Insight into the social interactions of babies helps reveal how infections spread
A new collaborative study provides valuable information on the best strategies to protect babies from infections.
A new collaborative study, from Public Health England (PHE) and parenting club, Bounty, found infants have little contact with adolescents and spend more time with their mothers than anyone else, providing valuable information on the best strategies to protect this age group from infections.
The study, published today (17 October 2013) in PLOS ONE, is the first of its kind and focuses on contact patterns of infants to assess and predict risks of transmitting infectious diseases. The study followed 115 healthy infants for 24 hours and tracked the duration and type of interaction they had with each individual they came into contact with.
The study reveals infants interact with on average 7 people a day, but this ranged from between 1 and 19 people. Around 55% of all newborn contacts occurred with people outside of the household. These social interactions help highlight where exposure to infectious diseases may occur.

Data section —
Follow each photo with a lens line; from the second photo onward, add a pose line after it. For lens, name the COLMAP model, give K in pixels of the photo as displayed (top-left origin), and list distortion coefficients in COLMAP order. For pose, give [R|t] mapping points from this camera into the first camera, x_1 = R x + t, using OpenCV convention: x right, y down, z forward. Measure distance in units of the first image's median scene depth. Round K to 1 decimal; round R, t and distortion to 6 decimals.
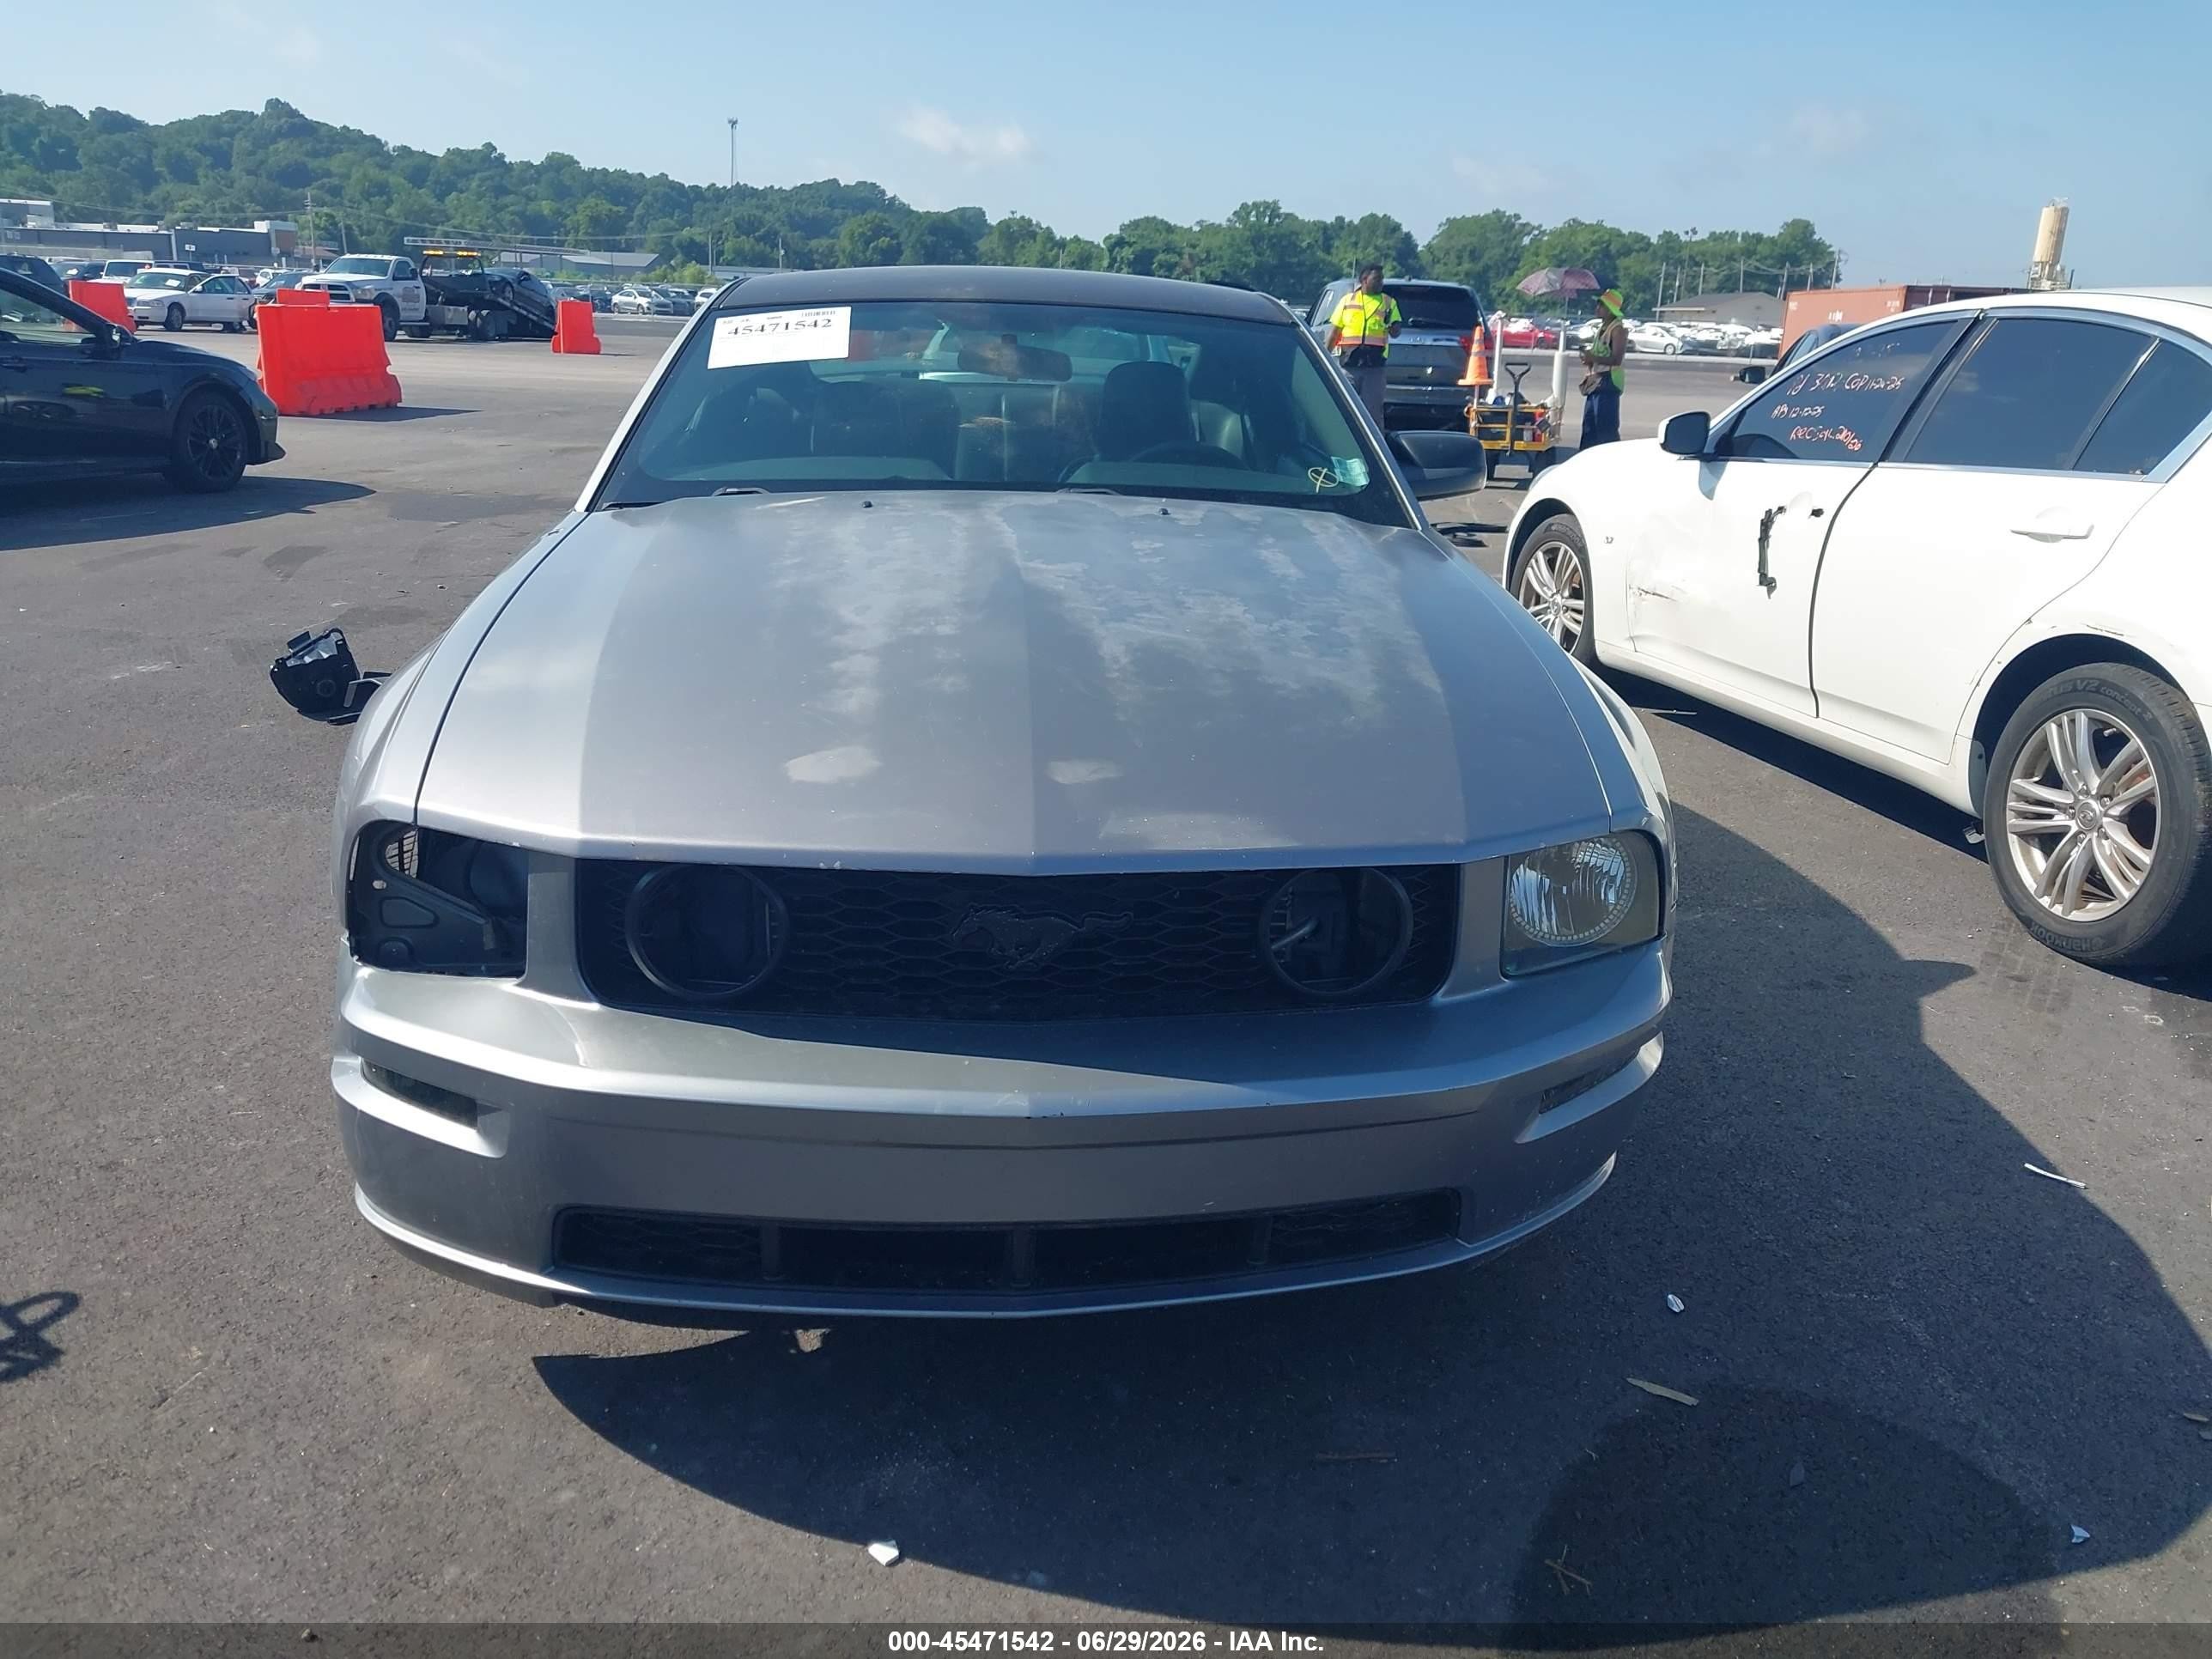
lens RADIAL K [[1766.9, 0, 1106.0], [0, 1766.9, 829.5], [0, 0, 1]] dist [0.000783, -0.046325]
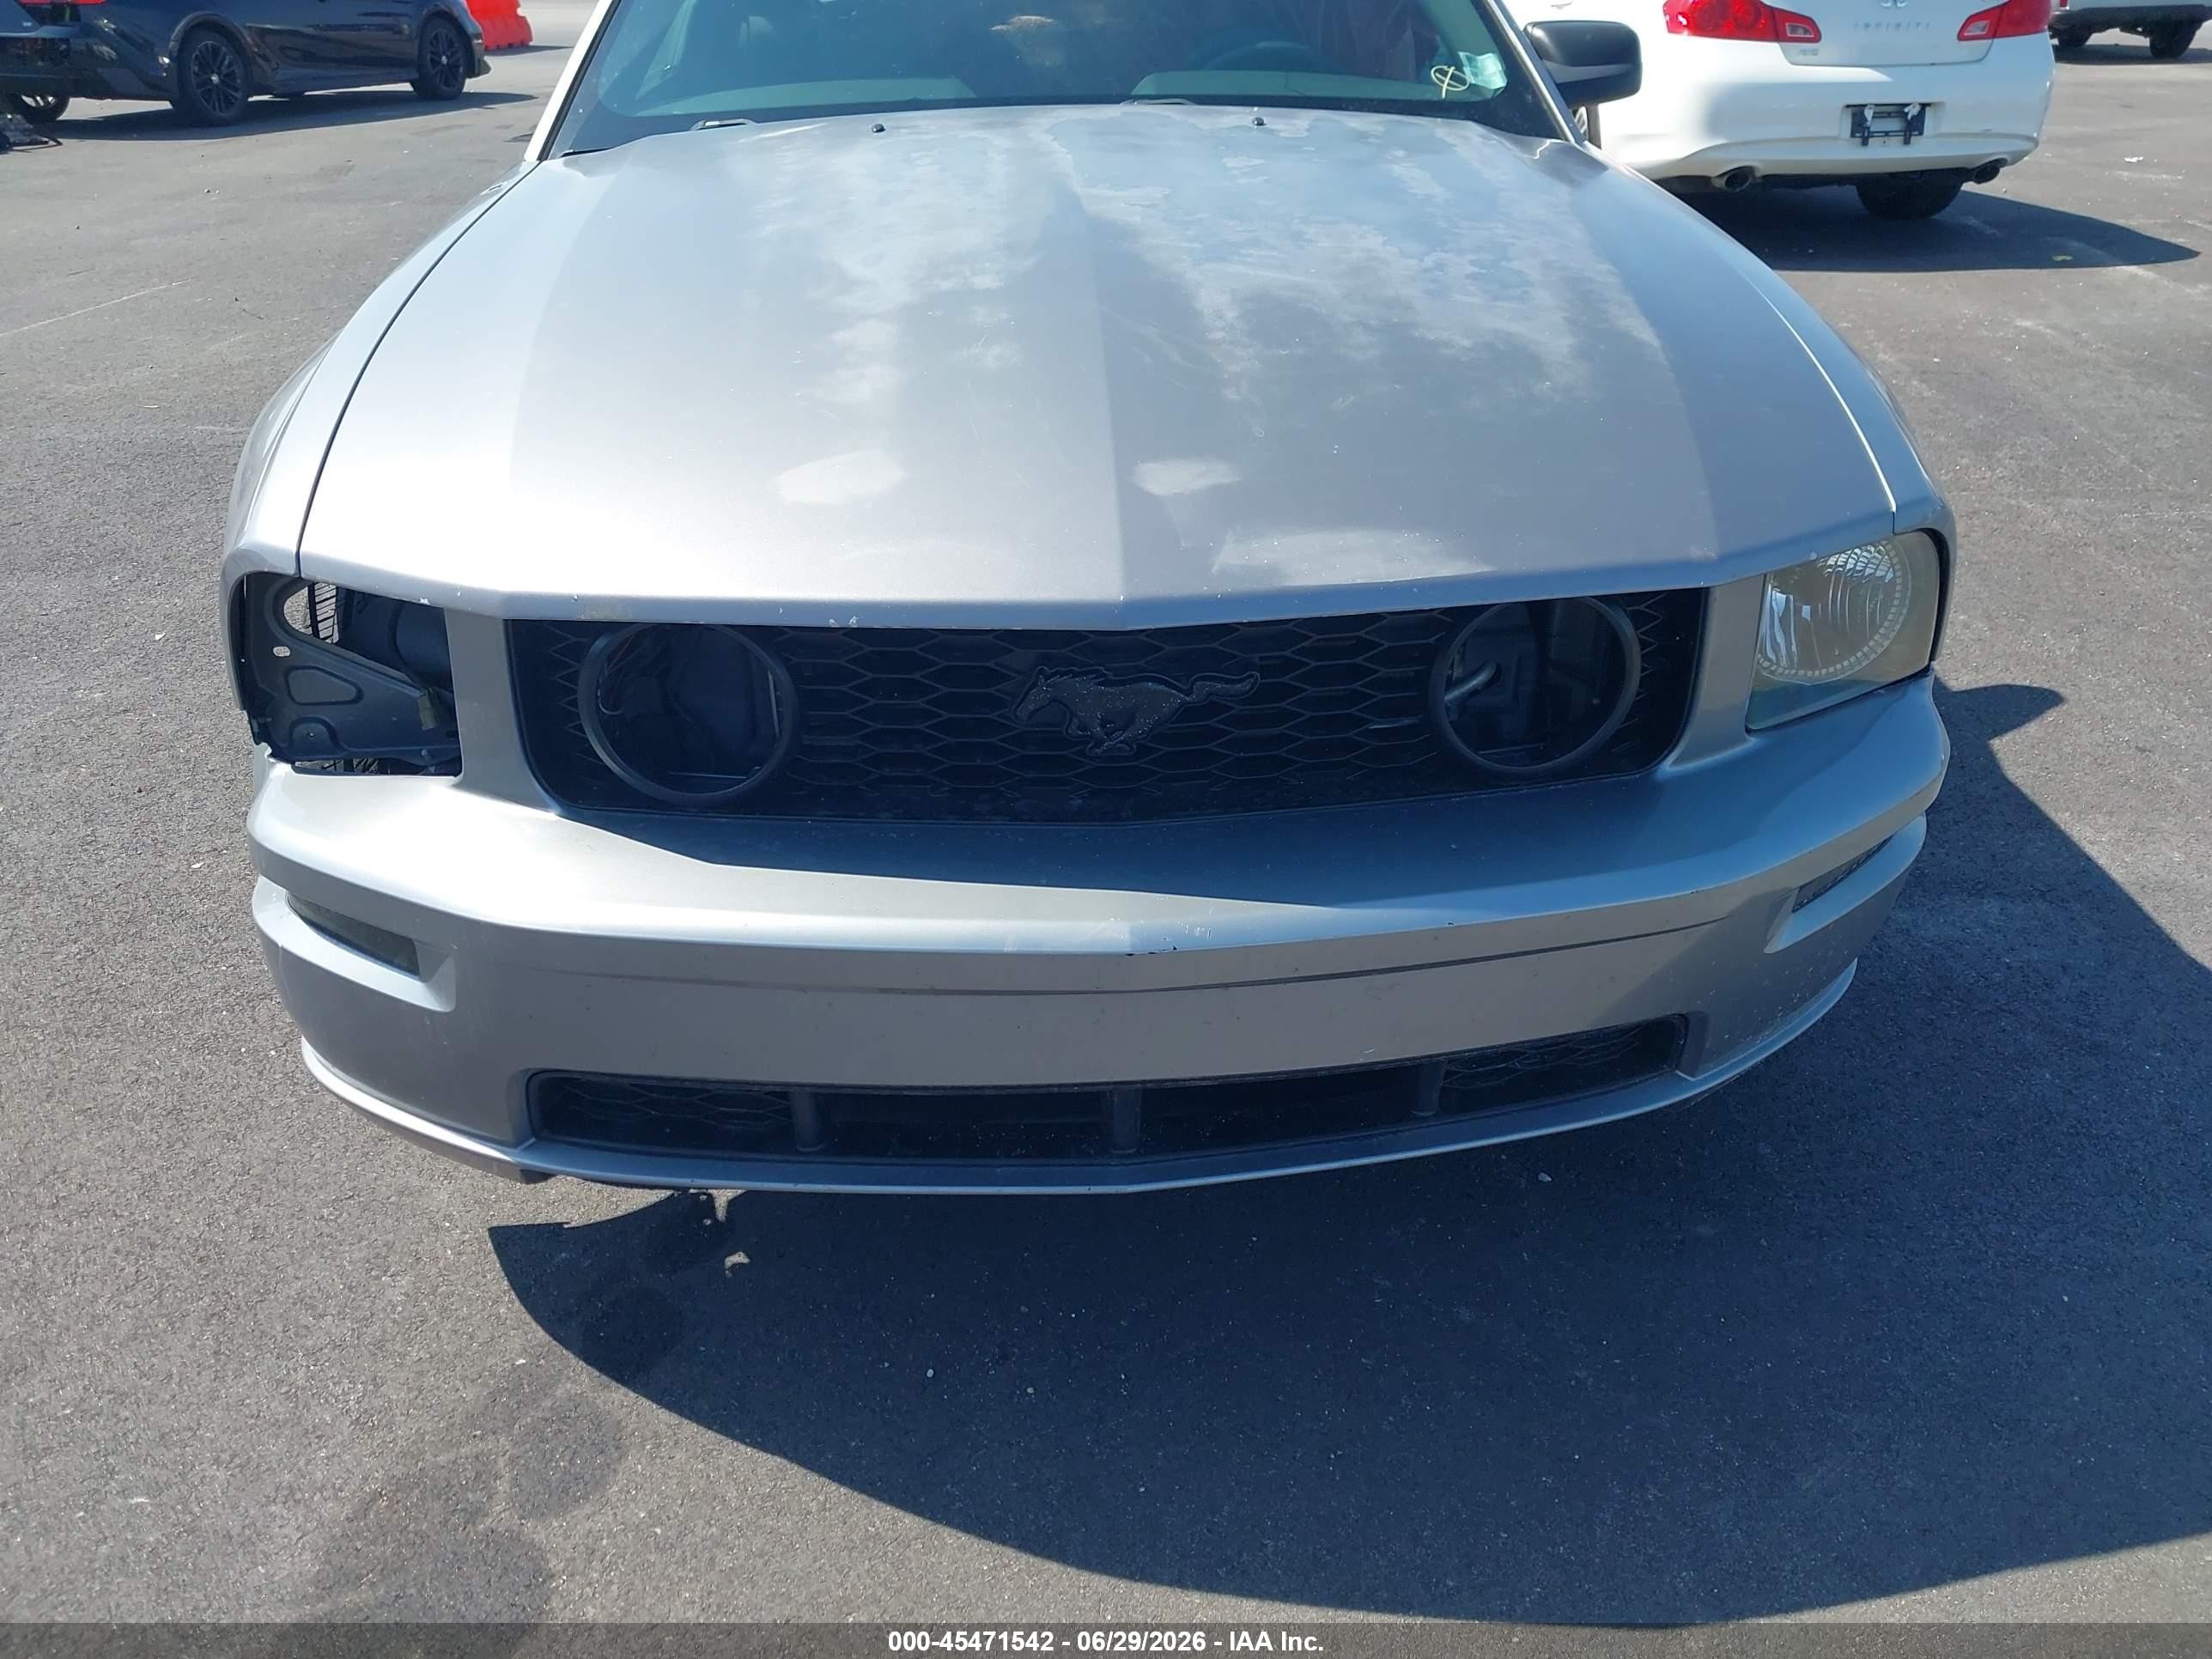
lens RADIAL K [[1717.3, 0, 1135.6], [0, 1717.3, 912.7], [0, 0, 1]] dist [0.076541, -0.207837]
pose [[0.999361, -0.029018, -0.020876, -0.020746], [0.032887, 0.975215, 0.218802, -0.011758], [0.014009, -0.219348, 0.975546, 0.240478]]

Your tasks —
a – Reproduce word for word the passage of the article on babies' social interactions that begins at the words "The study reveals" and stops after the words "diseases may occur.".
b – Answer these questions using the article on babies' social interactions.
(i) How many healthy infants did the study follow, and for how long?
(ii) In which journal was the study published?
(iii) About what share of all newborn contacts were with people outside the household?
c – Carry the article on babies' social interactions forward from its last sentence.

Answers for the exercise —
a –
The study reveals infants interact with on average 7 people a day, but this ranged from between 1 and 19 people. Around 55% of all newborn contacts occurred with people outside of the household. These social interactions help highlight where exposure to infectious diseases may occur.

b –
(i) 115 infants, for 24 hours.
(ii) PLOS ONE.
(iii) Around 55%.

c –
Key findings from the study, which split the 115 infants in two groups: under 10 weeks old and aged between 11 weeks to 12 months old, reveal:
- older infants had less than 50% of all contact at home, with slightly higher contact in settings outside the household such as in GP practices, mother-and-baby groups, shopping centres and parks
- younger infants had intense contact within households lasting over 4 hours (44%)
- 92% of the mothers in the study had long physical contact with the infant, compared to 45% of the same contact made with siblings
- the babies had more contact with females (60%) than males
- the least amount of contact was with adolescents
Study author Dr Albert Jan van Hoek, an infectious disease expert at PHE, said:
Knowledge of the contact patterns of babies is essential to understand who is most likely to infect them and what the best strategies are to protect them from infections until they are old enough to be vaccinated themselves.
Although babies have intense interaction with their mother, father and siblings, they still see a lot of people outside of their immediate family.
The best way parents can protect their children is to ensure they receive their routine childhood vaccination on time. PHE will use the newly collected data to improve their transmission models of infectious diseases.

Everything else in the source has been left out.